§ OPERAZIONI DA SVOLGERE
A - Secondo il testo di riferimento, per quanto tempo Serena Opipari ha praticato il massaggio cardiaco al bambino?
B - Per favore, ricopia dal testo di riferimento il passo che va da "Senza esitazione, Opipari" a "suo gesto eroico.".

§ TESTO DI RIFERIMENTO
────

Serena Opipari, infermiera del Policlinico Sant’Orsola di Bologna, è stata ricevuta in Municipio a Ravenna dal sindaco Alessandro Barattoni e dall’assessora alle Politiche per la Salute Roberta Mazzoni. L'incontro ha celebrato il suo gesto eroico: Opipari, mentre era fuori servizio, ha salvato la vita a un bambino di quattro anni sulla spiaggia libera di Porto Corsini, lo scorso giugno.

L’episodio si è verificato durante una giornata di relax. Le grida d'allarme provenienti dalla battigia hanno richiamato l'attenzione dell'infermiera. Un uomo stava portando a riva un bambino di quattro anni, che si presentava incosciente, in arresto cardiaco e senza respiro.

Senza esitazione, Opipari è intervenuta, praticando un massaggio cardiaco per circa cinque minuti. Questo intervento tempestivo ha permesso al piccolo di iniziare a vomitare acqua e, fortunatamente, a riprendere a respirare. I bagnanti, che avevano assistito alla scena con il fiato sospeso, hanno tributato un lungo applauso all'infermiera per il suo coraggio e la sua prontezza. Successivamente, il bambino è stato trasportato d'urgenza all'ospedale Sant’Orsola di Bologna, dove è stato ricoverato in terapia intensiva e, ad oggi, risulta fuori pericolo di vita.

Il plauso delle istituzioni a Ravenna

Il sindaco di Ravenna, Alessandro Barattoni, e l’assessora Roberta Mazzoni hanno espresso profonda gratitudine a Serena Opipari per il suo gesto eroico.

────

§ DATI FORNITI
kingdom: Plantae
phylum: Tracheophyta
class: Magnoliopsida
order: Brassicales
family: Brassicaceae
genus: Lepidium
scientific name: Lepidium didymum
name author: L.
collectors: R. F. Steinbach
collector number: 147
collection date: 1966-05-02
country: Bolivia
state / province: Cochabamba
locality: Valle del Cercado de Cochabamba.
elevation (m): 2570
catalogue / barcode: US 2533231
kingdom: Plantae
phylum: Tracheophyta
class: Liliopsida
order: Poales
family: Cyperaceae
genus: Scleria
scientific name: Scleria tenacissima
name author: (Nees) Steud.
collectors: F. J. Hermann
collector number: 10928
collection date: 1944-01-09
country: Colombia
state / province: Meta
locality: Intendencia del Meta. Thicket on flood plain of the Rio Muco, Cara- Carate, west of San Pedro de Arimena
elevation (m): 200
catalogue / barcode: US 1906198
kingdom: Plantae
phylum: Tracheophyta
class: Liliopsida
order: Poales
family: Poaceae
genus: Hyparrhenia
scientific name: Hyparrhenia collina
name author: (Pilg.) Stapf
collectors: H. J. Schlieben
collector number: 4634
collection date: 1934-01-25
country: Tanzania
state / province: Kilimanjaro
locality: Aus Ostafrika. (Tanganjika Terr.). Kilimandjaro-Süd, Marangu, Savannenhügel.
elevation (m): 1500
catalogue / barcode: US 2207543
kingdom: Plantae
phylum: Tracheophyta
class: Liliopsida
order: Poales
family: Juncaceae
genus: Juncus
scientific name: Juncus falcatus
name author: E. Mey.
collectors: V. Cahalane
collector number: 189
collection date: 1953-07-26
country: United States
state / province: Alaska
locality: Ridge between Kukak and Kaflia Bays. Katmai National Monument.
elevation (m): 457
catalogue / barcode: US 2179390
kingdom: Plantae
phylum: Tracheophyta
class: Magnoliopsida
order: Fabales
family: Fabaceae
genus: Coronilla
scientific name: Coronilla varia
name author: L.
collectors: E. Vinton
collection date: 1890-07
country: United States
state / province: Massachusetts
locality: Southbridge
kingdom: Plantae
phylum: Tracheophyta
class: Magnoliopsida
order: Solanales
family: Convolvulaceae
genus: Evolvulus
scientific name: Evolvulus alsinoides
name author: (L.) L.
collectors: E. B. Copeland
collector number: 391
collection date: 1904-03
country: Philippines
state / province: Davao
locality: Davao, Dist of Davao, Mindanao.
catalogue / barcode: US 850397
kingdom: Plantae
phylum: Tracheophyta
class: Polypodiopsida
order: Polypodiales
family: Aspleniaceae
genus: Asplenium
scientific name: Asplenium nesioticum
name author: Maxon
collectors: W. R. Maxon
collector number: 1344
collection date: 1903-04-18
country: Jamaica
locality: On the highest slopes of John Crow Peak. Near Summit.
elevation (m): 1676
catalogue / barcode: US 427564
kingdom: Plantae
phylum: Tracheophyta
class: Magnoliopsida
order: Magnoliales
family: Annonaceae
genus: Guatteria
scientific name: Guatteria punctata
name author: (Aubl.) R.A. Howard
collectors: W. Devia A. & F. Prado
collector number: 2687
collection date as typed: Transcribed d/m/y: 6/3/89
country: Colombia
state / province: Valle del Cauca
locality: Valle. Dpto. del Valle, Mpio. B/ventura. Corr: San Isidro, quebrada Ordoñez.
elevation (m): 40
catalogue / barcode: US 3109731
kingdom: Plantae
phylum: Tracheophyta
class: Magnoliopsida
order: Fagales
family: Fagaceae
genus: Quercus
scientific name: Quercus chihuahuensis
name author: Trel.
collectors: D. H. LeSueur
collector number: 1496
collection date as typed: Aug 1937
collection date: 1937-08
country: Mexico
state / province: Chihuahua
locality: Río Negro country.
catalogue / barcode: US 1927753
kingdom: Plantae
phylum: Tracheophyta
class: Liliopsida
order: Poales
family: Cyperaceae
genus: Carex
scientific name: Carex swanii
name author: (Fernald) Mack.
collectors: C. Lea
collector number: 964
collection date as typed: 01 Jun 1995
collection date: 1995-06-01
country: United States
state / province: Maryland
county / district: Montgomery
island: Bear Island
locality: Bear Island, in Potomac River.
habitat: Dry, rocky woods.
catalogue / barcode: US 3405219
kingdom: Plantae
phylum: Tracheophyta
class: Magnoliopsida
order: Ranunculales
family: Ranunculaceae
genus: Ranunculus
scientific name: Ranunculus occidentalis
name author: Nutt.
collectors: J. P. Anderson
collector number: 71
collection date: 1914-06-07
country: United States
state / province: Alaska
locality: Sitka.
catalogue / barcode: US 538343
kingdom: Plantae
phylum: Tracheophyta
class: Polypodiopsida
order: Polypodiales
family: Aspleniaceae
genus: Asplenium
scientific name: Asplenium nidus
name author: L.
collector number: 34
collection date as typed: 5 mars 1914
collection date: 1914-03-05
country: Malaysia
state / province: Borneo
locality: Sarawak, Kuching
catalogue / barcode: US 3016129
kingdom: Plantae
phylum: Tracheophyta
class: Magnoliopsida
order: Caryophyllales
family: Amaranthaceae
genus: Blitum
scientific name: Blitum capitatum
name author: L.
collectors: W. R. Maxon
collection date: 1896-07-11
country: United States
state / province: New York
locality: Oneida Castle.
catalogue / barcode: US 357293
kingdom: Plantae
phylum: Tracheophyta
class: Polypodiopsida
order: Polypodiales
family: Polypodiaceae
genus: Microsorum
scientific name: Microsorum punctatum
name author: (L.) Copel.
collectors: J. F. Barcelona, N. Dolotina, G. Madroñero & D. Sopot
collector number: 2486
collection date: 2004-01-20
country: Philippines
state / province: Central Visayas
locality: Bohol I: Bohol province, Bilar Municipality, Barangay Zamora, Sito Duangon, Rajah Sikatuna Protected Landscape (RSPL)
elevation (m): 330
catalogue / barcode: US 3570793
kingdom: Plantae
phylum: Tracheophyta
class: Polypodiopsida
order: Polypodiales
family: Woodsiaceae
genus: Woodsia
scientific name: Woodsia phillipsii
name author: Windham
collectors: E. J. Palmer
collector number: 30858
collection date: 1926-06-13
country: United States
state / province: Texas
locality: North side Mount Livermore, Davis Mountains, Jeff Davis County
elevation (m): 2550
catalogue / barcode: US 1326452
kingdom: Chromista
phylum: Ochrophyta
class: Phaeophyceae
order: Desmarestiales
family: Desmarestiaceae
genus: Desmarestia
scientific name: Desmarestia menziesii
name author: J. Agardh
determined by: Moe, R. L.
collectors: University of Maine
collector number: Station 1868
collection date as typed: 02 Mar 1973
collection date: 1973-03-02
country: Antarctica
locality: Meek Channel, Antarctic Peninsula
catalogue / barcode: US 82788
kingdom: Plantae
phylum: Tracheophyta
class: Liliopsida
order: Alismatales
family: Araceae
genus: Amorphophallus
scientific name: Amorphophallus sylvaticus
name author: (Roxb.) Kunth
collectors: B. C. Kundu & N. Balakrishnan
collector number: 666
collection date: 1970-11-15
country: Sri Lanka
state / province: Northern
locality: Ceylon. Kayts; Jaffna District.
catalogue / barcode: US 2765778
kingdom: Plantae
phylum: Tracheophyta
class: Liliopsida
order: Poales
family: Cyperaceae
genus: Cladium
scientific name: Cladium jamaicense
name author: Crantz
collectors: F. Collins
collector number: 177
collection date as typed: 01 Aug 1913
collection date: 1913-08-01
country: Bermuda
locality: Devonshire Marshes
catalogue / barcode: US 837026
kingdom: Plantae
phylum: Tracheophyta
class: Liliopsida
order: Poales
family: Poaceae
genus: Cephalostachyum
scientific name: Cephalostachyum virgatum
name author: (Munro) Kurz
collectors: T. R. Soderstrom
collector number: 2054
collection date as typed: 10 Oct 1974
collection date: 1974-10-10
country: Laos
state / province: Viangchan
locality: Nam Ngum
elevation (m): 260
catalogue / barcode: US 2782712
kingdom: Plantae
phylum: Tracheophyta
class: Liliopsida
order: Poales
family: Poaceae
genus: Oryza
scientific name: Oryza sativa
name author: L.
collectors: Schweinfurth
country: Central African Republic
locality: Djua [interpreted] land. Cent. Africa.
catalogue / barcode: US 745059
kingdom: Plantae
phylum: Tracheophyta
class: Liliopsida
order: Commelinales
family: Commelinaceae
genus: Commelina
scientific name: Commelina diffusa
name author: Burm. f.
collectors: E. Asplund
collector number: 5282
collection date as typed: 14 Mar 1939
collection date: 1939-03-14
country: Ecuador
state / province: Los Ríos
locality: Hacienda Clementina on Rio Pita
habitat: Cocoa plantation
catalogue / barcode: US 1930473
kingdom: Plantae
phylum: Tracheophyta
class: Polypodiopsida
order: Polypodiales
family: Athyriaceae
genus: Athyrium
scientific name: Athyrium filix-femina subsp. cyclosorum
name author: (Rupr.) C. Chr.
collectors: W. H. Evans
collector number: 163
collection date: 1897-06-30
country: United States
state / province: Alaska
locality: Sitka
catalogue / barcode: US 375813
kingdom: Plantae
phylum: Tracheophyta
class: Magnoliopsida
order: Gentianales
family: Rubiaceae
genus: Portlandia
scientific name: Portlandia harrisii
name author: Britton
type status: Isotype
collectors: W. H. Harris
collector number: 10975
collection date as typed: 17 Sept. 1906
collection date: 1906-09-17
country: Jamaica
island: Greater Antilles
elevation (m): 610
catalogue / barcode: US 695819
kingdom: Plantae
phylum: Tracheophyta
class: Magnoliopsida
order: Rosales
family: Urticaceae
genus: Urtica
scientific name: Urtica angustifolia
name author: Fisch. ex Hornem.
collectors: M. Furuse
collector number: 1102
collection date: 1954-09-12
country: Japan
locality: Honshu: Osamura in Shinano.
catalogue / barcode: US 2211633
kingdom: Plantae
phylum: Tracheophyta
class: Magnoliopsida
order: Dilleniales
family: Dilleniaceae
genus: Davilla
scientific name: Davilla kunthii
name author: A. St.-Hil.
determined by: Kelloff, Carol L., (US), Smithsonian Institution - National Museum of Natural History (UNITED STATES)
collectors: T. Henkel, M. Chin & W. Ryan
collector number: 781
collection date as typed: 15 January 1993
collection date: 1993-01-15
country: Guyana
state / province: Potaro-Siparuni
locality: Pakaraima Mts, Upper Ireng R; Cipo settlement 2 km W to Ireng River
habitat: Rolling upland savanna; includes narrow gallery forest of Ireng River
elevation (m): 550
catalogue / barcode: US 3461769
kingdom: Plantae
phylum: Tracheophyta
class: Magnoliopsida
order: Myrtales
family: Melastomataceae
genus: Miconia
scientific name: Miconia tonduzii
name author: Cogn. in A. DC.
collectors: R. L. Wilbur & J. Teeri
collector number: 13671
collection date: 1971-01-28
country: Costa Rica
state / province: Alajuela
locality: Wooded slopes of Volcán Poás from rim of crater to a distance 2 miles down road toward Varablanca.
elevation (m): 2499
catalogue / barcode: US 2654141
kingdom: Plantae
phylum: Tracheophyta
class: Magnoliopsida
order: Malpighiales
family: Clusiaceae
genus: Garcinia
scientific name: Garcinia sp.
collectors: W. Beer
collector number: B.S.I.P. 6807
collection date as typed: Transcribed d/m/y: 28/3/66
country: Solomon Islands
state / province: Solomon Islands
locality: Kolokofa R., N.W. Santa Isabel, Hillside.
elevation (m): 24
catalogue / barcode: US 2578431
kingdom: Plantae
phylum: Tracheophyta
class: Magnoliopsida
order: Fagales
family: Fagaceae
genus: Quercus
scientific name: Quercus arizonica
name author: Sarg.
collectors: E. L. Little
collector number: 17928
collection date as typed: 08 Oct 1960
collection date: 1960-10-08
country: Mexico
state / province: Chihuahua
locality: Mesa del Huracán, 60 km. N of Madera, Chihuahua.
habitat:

────

§ ELENCO DELLE RISPOSTE
A - Per circa cinque minuti.

B -
Senza esitazione, Opipari è intervenuta, praticando un massaggio cardiaco per circa cinque minuti. Questo intervento tempestivo ha permesso al piccolo di iniziare a vomitare acqua e, fortunatamente, a riprendere a respirare. I bagnanti, che avevano assistito alla scena con il fiato sospeso, hanno tributato un lungo applauso all'infermiera per il suo coraggio e la sua prontezza. Successivamente, il bambino è stato trasportato d'urgenza all'ospedale Sant’Orsola di Bologna, dove è stato ricoverato in terapia intensiva e, ad oggi, risulta fuori pericolo di vita.

Il plauso delle istituzioni a Ravenna

Il sindaco di Ravenna, Alessandro Barattoni, e l’assessora Roberta Mazzoni hanno espresso profonda gratitudine a Serena Opipari per il suo gesto eroico.